もうけを賃上げに回さず会社が丸取り…「強欲インフレ」が日本を覆う 「人への投資」を問われた経団連会長は

あいまいな回答に終始する十倉会長

 長引く物価高は、企業による必要以上の値上げが要因との見方が出ている。企業がコスト増加分を上回る値上げで収益を拡大させた一方、賃金に十分還元していないとして、欧米で「強欲インフレ」と呼ばれた現象だ。物価上昇の内容を分析した専門家によると、日本も同様の状況に陥りつつある。(大島宏一郎)

◆3年連続「最高益」なのに賃金は…


 5月末の金曜日、スーツ姿の人が行き交うJR新橋駅前のSL広場。「食品は値上がりしたが、給料は上がっていない。景気は悪いと感じる」(東京都千代田区の30代会社員女性)、「スーパーで買うお菓子の容量や個数が減った」(港区の60代会社員男性)。働く人たちは物価高の厳しさに口をそろえた。連合総研の4月調査で、賃金が物価より上がったと答えた働き手はわずか6%台だ。
 
 これに対しSMBC日興証券の集計によると、東証株価指数(TOPIX)に採用される上場企業の2024年3月期決算は、最終的なもうけを示す純利益の合計額が計48兆円余り。3年連続で過去最高益を更新する見通しとなった。

◆消費は伸びず「景気下押し要因」


 賃金と企業収益の格差は、国内生産物の物価の動きを示す「GDP(国内総生産)デフレーター」の分析で浮かび上がる。この指標は国内で新たに生み出された「付加価値の価格」とも言われる。デフレーターの数値が上昇した分は、家計か企業の取り分になるが、欧米では、便乗値上げなどをした企業の取り分が多すぎるとして、強欲(グリード)とインフレを組み合わせたグリードフレーションという造語が広まった。
 
 日本のGDPデフレーターは22年10~12月期から1年、上昇傾向が続いている。日本政策投資銀行の和田耕治氏が上昇要因を分析したところ、そのほとんどを企業収益の伸びが占め、賃上げに回った分はわずかだった。和田氏は3月のリポートで「賃金上昇が伴わない強欲インフレ型の物価上昇が続けば、消費を通じて景気を下押しする可能性がある」と指摘した。

◆「中長期トレンドで見ていけたら」


 元日銀理事でみずほリサーチ&テクノロジーズのエグゼクティブエコノミストの門間一夫氏もGDPデフレーターの上昇要因を分析し、23年の物価高を「企業は値上げで増やした収益を懐に入れ、賃金の方にはあまり波及しなかった」と指摘。物価高に賃上げが追いつかず「物価だけが上がるバランスの悪い状況になった」という。
 
 企業収益は好調で賃上げの余力はあるという見方に対し、経団連の十倉雅和会長は10日の会見で、付加価値(粗利)に占める人件費の割合「労働分配率」が「世界的に低下傾向にある」と説明した上で、各企業の人への投資の推移について「中長期トレンドで見ていけたらと思う」と述べた。

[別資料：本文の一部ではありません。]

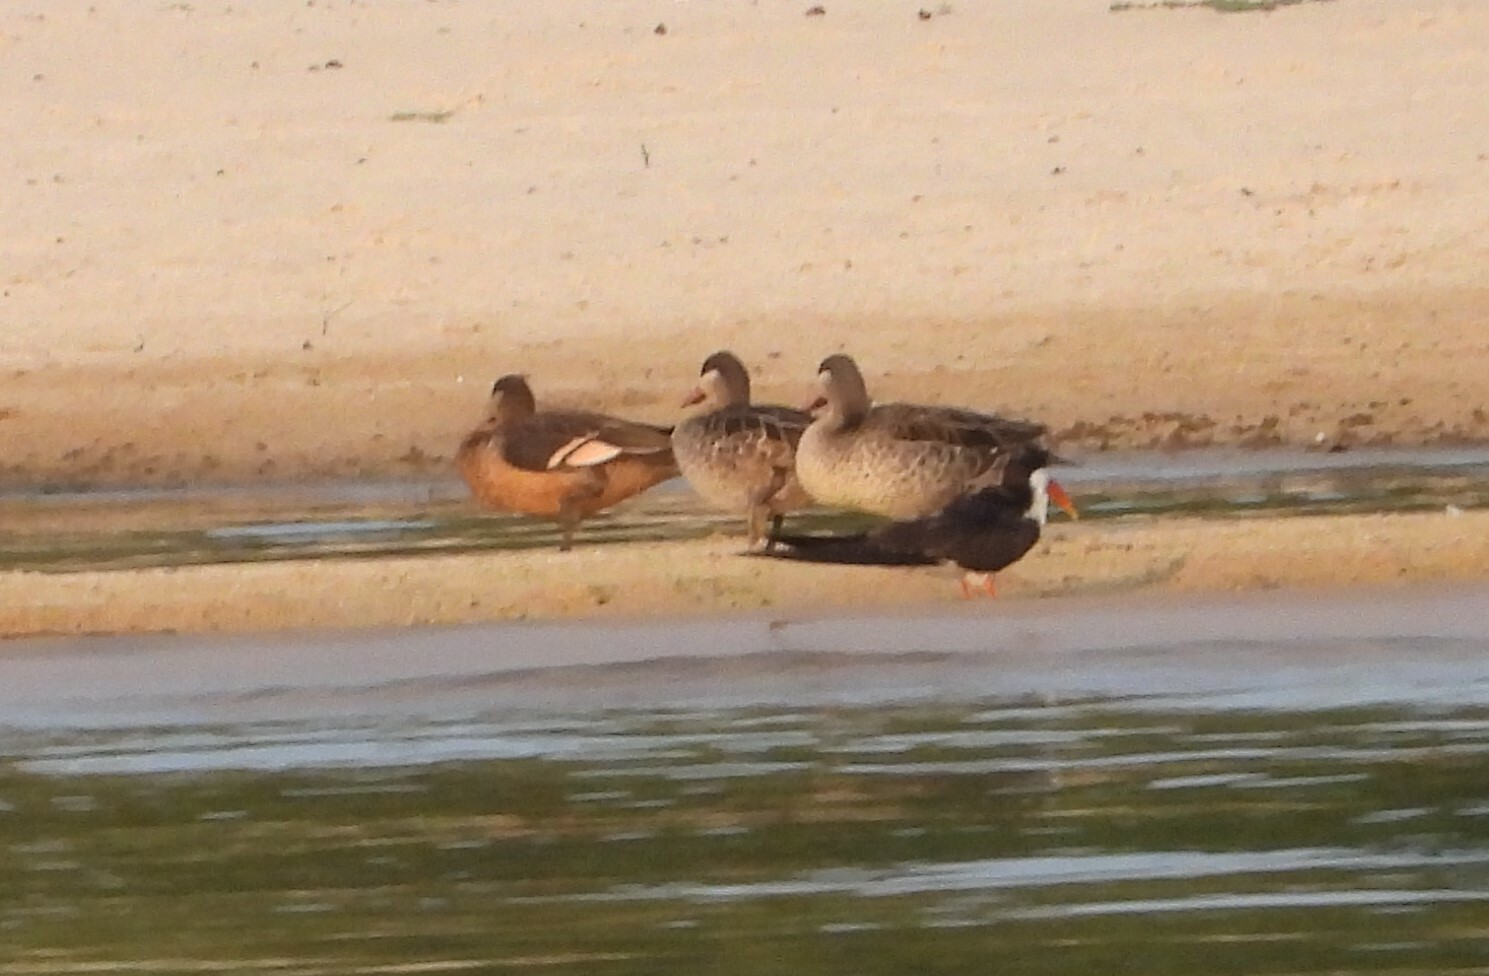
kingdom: Animalia
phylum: Chordata
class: Aves
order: Charadriiformes
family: Laridae
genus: Rynchops
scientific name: Rynchops flavirostris
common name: African skimmer
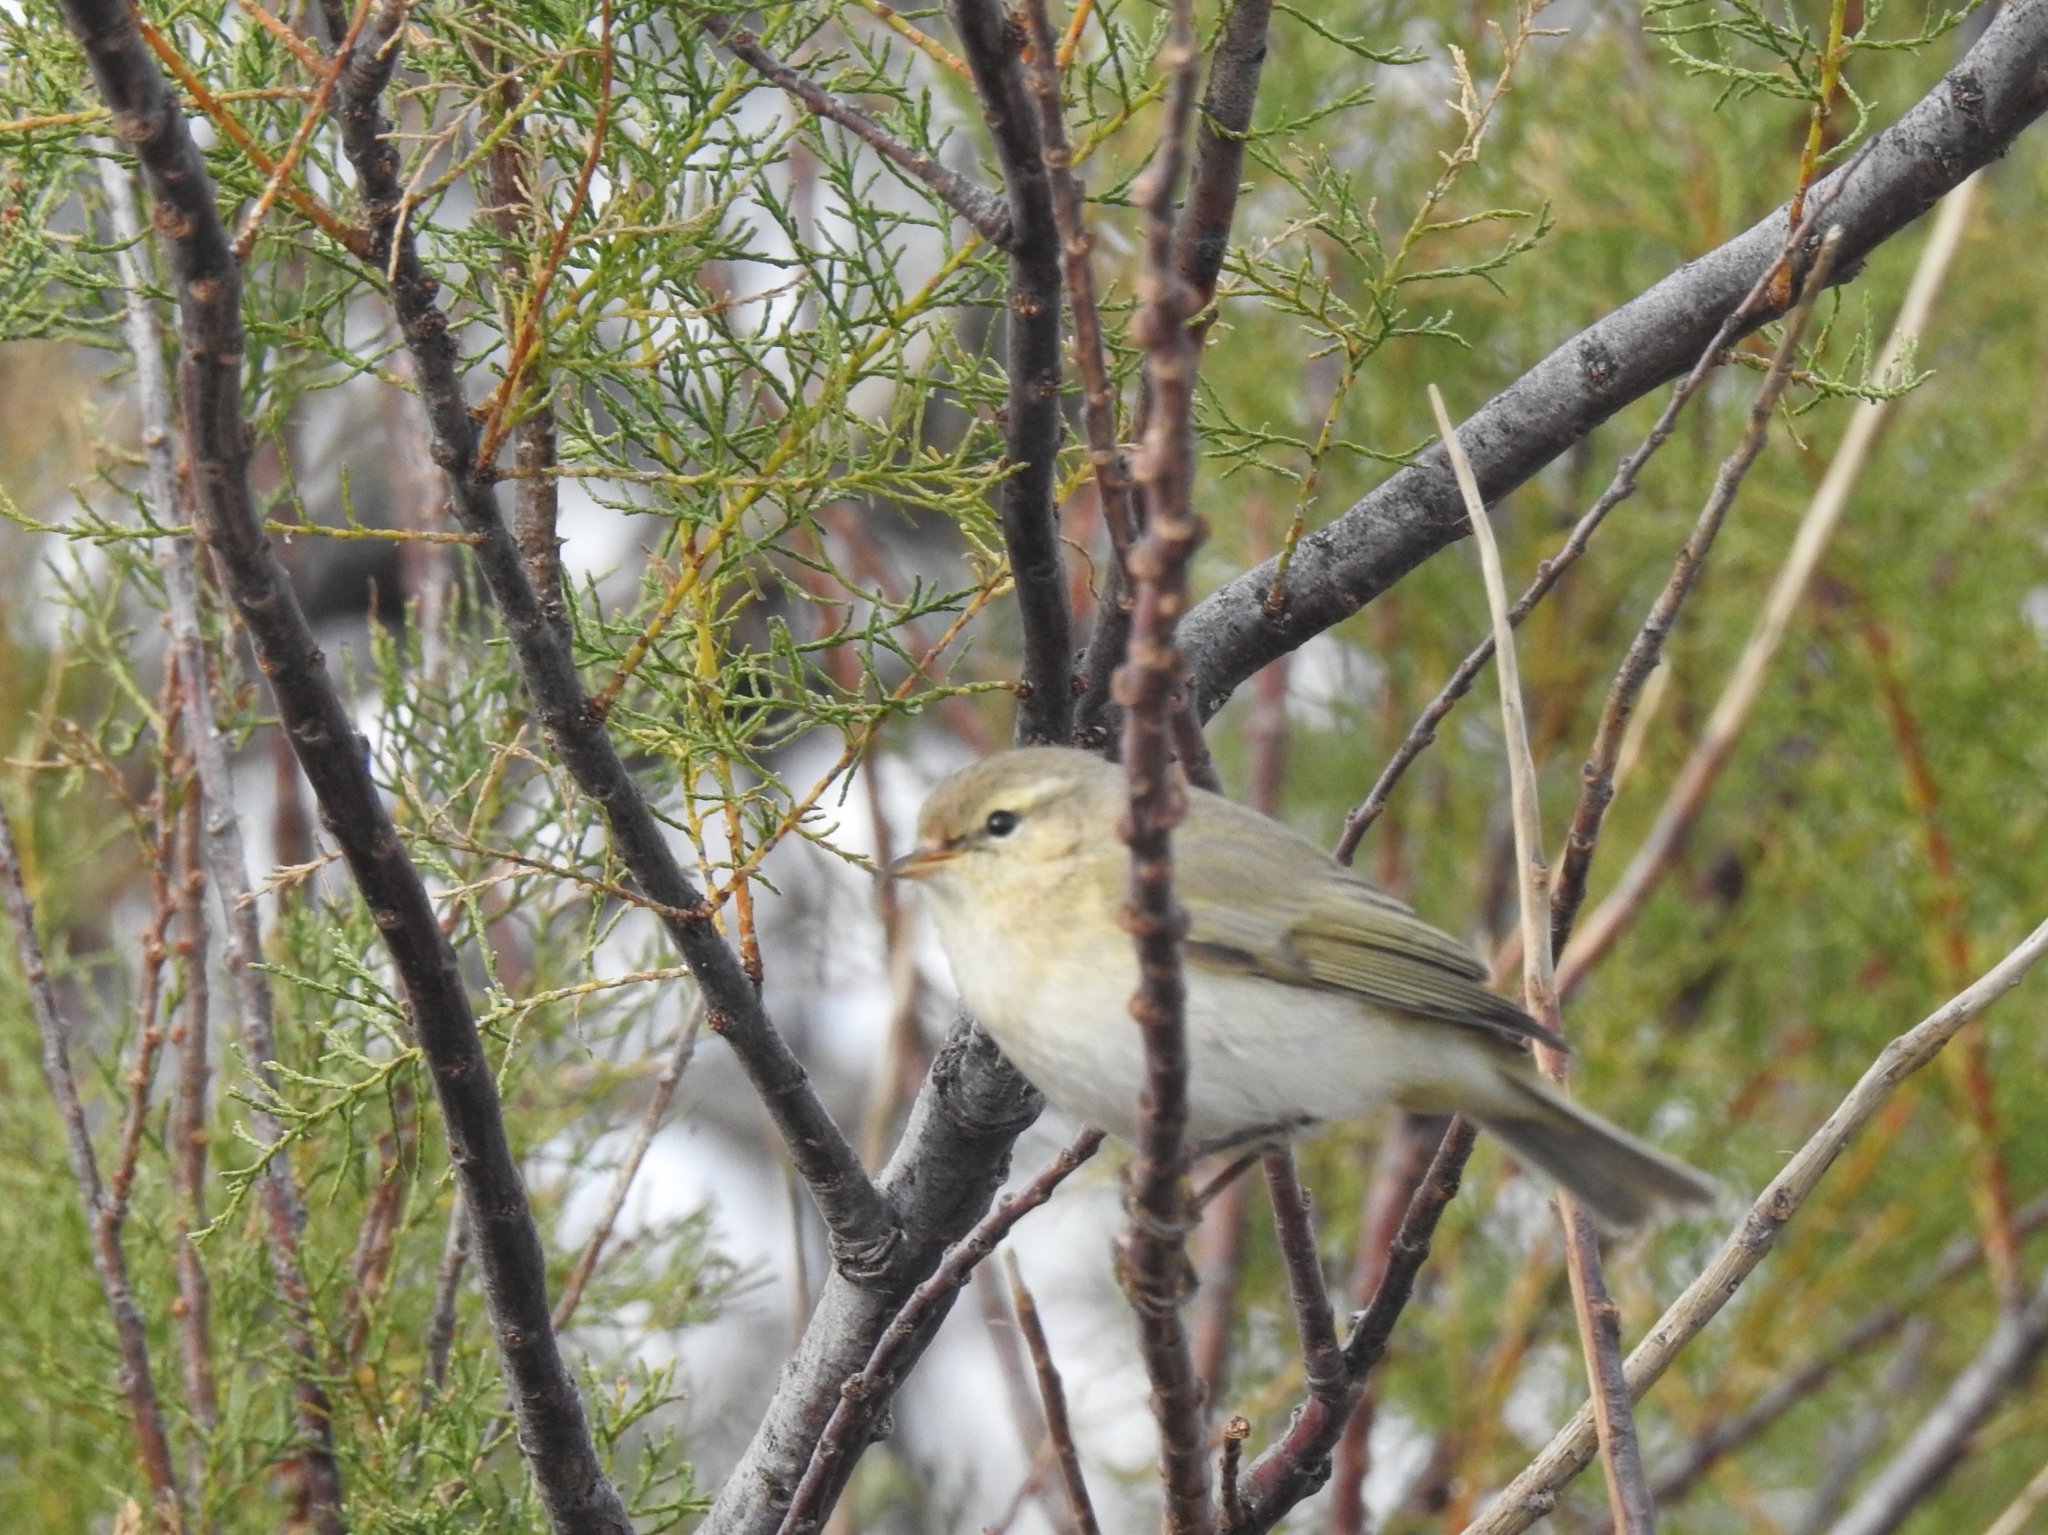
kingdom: Animalia
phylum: Chordata
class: Aves
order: Passeriformes
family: Phylloscopidae
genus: Phylloscopus
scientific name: Phylloscopus collybita
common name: Common chiffchaff
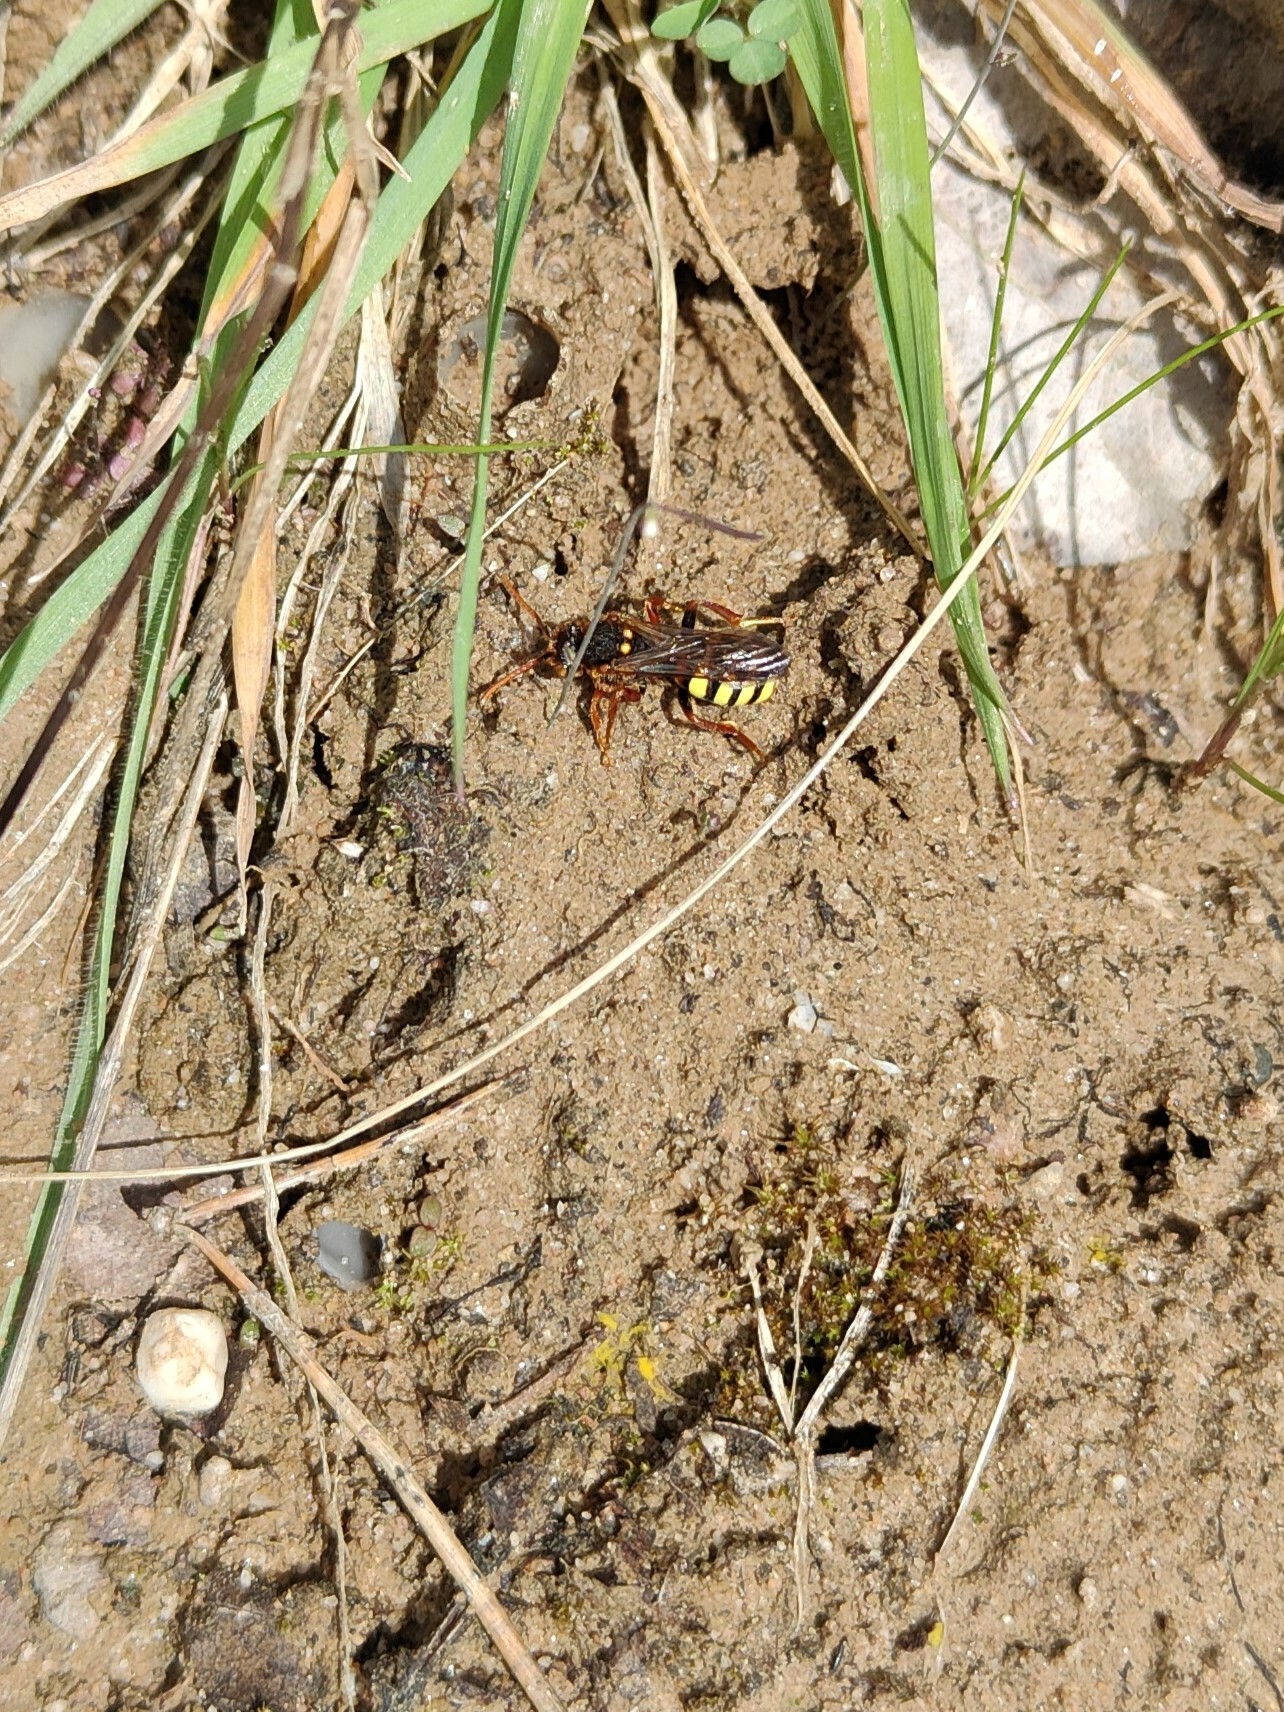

 日本経済の最近の動きをみても、物価変動を加味した実質賃金のマイナス期間が過去最長となり、消費者心理を示す指標は低迷が続く。ニッセイ基礎研究所の上野剛志氏は、賃上げが進まなかった理由を「企業はこれまでリスクを意識し、コストを抑える守りの姿勢に入っていた」と指摘。ただ、最近の企業収益は値上げで改善しているとし「もうかった企業が賃金を上げ、物価高を上回る賃上げを定着させることが、経済の自律的な回復や成長に必要だ」と話す。

 

 GDPデフレーター 日本経済全体の物価動向を表す指数。国内で生み出されたモノやサービスの付加価値の合計を表す「国内総生産(GDP)」統計で使われる。国内生産品を幅広くカバーしており、家計が買うモノやサービスだけでなく、企業の設備投資や政府の公共投資も含む。

マイコメント

物価が上がりその収益が改善されているのに労働者の賃金に反映されていない。
そのことは確かな事実であり、特に中小企業においてはその色が濃いものと思われます。

大企業は余力があるので賃金に反映(それでもかなり低い)されていますが、これまで
赤字すれすれであった中小企業は価格転嫁で収益が改善されたとしても従業員への給与
を大幅に上げることは難しいかと思います。

そのため、今回の記事で言われている強欲インフレの正体は大企業の利敵が中小企業
より大幅に増えているのが大きな要因でしょう。

対して余力がない中小企業はここ数年の社会保障費や税金の伸びに収益が圧迫されて
いることとコロナ禍での経済立て直しが未だ不十分なところから賃金へ反映させるこ
とが難しいと言えるでしょう。

そのためかここ数か月で中小企業の倒産数が劇的に増えています。